What the exercise asks: The output should be every line below that includes the word "travelled".

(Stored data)
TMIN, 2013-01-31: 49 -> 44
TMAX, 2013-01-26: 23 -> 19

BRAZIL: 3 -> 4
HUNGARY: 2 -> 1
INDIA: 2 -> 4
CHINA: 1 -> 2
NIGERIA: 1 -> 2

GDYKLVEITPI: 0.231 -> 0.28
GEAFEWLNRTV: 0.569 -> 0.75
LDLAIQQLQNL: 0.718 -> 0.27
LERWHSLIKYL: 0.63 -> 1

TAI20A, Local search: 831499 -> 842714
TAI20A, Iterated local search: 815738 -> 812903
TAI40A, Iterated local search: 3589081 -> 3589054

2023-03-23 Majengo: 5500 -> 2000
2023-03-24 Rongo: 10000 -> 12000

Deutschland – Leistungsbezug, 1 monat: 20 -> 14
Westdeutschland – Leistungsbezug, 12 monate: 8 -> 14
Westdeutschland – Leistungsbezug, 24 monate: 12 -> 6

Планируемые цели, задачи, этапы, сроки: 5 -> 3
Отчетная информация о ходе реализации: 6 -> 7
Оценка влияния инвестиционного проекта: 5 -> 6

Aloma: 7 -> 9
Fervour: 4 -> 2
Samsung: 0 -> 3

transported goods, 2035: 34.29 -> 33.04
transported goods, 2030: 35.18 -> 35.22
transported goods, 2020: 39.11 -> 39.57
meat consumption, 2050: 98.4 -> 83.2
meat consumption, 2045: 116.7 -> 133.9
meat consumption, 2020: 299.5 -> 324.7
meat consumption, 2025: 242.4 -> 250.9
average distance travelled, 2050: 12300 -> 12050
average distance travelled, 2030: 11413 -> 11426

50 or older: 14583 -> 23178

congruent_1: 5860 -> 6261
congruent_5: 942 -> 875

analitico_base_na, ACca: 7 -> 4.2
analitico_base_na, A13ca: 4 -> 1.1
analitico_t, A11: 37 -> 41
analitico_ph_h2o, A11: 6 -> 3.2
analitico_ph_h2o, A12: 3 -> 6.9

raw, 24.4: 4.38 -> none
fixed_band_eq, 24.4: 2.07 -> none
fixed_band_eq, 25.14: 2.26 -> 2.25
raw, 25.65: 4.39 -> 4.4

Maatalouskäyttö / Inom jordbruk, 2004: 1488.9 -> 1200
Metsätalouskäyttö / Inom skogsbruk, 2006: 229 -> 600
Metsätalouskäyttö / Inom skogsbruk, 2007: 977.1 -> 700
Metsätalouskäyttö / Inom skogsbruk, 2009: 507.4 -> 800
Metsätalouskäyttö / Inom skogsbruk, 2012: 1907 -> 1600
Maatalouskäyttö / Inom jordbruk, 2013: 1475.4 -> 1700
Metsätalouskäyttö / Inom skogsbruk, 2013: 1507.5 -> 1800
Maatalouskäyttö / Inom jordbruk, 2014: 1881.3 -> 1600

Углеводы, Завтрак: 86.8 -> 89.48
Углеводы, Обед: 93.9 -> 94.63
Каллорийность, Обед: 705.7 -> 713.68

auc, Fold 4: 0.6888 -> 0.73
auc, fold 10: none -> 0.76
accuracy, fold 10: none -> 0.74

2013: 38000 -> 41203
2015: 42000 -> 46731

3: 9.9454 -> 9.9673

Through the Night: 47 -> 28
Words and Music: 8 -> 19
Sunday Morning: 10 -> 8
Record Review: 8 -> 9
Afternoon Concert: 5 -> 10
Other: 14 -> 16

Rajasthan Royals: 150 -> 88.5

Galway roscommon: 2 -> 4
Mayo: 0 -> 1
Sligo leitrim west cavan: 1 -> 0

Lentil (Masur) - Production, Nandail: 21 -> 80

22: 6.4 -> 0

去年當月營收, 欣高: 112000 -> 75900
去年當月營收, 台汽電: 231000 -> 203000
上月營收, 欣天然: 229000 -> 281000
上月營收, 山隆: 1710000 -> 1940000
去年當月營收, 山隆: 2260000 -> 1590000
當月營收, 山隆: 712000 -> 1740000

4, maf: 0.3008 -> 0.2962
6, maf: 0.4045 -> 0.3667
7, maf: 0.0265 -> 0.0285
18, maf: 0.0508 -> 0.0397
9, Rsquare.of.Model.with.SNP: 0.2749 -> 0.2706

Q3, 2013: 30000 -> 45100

Answer area:
average distance travelled, 2050: 12300 -> 12050
average distance travelled, 2030: 11413 -> 11426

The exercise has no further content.